Metin parçası:

......

Not: Bu görüş ayrılığının olduğu durum, akdi yapan
her iki kişinin kendisinin ve karşı tarafın sözlerini anladığı durumdur. Diller
aynı olsun farklı olsun hüküm aynıdır. Şayet ne konuşulduğunu akdin tarafları
anlamıyorsa, o zaman akdin sahih olmayacağı konusunda ittifak vardır. Güvenilir
üçüncü bir şahıs bu sözleri anlamakla birlikte akdin iki tarafı anlamıyorsa, bu
şahıs taraflara konuşulanın ne anlama geldiğini bildirdiğinde akdin sahih olup
olmayacağı konusunda iki görüş vardır. Bulkini bu iki görüşten "akit
gerçekleşmez" görüşünü tercih etmiştir. Bu, Arap olmayan bir kimsenin
manasını bilmeden talak sözcüğünü söyleyip anlamını öğrendikten sonra bu anlamı
kastetmesine benzer. Sözün manası bundan önce kendisine bildirilirse, şayet
aradaki fasıla uzun değilse akit sahih olur.
İcabın kinaye
sözcüklerle yapılması
101. Kişinin
"kızımı sana helal kıldım" vb. kinaye sözcük kullanarak yaptığı nikah
akdi kesinlikle sahih olmaz; çünkü şahitler, bunu söyleyen kişinin niyetinin ne
olduğunu bilemezler. "Kesinlikle" sözcüğü, Nevevi'nin el-Muharrer'e
eklediği fazlalıktır. Subki bunun uygun bir fazlalık olduğunu söylemiş, Zerkeşi
ise "el-Matlab adlı eserde belirtildiğine göre bu konuda görüş ayrılığı
bulunmaktadır" diyerek buna itiraz etmiştir. Burada "kinaye" ile
kastedilen, akitte kullanılan sıga ile ilgilidir. Şayet, üzerine akit yapılan
kızla ilgili bir kinaye yapılmışsa akit sahih olur. Mesela veli "seni
kızımla evlendirdim" dese, diğer taraf da kabul etse, her iki taraf da
bunu söylerken belirli bir kıza niyet etseler, şahitler bununla kimin
kastedildiğini bilemeseler bile nikah akdi sahihtir ve burada kinaye
muteberdir.
İcap ya da kabulün yazı
ile yapılması
102. Akit meclisinde
bulunmayan veya bulunan bir kimsenin yazısı ile nikah akdi kurulmaz; çünkü bu
da [bir tür] kinayedir. Bir kimse, yanında bulunmayan bir şahsa hitaben
"seni kızımla evlendirdim" veya "kızımı falan ile
evlendirdim" dedikten sonra o kişiye hitaben bir mektup yazsa, bu mektup
yani evlilik haberi ilgili kişiye ulaştığında "kabul ettim" dese,
nikah akdi sahih olmaz.

......

Veri satırları:
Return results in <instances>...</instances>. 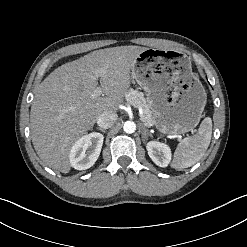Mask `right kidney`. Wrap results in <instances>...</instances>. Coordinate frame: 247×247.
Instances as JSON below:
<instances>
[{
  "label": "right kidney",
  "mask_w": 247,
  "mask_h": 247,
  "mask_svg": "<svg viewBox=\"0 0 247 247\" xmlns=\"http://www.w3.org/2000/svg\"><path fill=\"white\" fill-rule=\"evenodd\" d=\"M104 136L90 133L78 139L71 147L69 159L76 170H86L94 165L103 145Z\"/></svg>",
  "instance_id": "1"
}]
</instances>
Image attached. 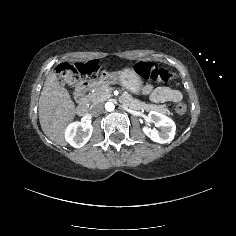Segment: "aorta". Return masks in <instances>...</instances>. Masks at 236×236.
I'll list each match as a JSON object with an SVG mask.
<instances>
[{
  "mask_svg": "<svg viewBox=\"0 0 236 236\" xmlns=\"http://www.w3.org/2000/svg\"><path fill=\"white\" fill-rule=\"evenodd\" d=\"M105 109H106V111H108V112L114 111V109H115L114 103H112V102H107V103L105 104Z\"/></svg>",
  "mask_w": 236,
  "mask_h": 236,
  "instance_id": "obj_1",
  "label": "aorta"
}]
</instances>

......

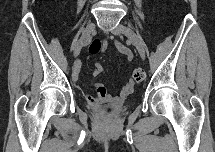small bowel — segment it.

......

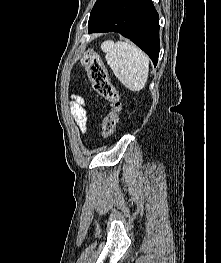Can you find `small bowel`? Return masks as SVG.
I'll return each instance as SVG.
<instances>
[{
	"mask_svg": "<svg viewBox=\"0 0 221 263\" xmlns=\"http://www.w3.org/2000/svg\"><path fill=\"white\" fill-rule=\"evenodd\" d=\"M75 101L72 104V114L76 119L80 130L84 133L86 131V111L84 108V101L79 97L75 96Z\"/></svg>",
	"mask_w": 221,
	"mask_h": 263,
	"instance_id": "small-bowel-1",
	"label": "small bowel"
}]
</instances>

......

Amaç 1: Nikah akdine dair metinden "Not: Bu görüş" ile "değilse akit sahih olur." arasındaki kısmı, bu iki ifade de dahil olmak üzere aynen aktarın.
Amaç 2:
Nikah akdine dair metne göre şu soruları yanıtlayın:
(a) Üçüncü bir şahsın tercümesiyle ilgili iki görüşten Bulkini hangisini tercih etmiştir?
(b) "Kesinlikle" sözcüğü kimin el-Muharrer'e eklediği bir fazlalıktır?
(c) Metne göre yazı ile nikah akdi neden kurulmaz?
Satırların metin parçasıyla hiçbir ilgisi yoktur.

Yazılı yanıt 1:
Not: Bu görüş ayrılığının olduğu durum, akdi yapan
her iki kişinin kendisinin ve karşı tarafın sözlerini anladığı durumdur. Diller
aynı olsun farklı olsun hüküm aynıdır. Şayet ne konuşulduğunu akdin tarafları
anlamıyorsa, o zaman akdin sahih olmayacağı konusunda ittifak vardır. Güvenilir
üçüncü bir şahıs bu sözleri anlamakla birlikte akdin iki tarafı anlamıyorsa, bu
şahıs taraflara konuşulanın ne anlama geldiğini bildirdiğinde akdin sahih olup
olmayacağı konusunda iki görüş vardır. Bulkini bu iki görüşten "akit
gerçekleşmez" görüşünü tercih etmiştir. Bu, Arap olmayan bir kimsenin
manasını bilmeden talak sözcüğünü söyleyip anlamını öğrendikten sonra bu anlamı
kastetmesine benzer. Sözün manası bundan önce kendisine bildirilirse, şayet
aradaki fasıla uzun değilse akit sahih olur.

Yazılı yanıt 2:
(a) Bulkini "akit gerçekleşmez" görüşünü tercih etmiştir.
(b) Bu sözcük, Nevevi'nin el-Muharrer'e eklediği bir fazlalıktır.
(c) Yazı da bir tür kinaye olduğu için nikah akdi yazıyla kurulmaz.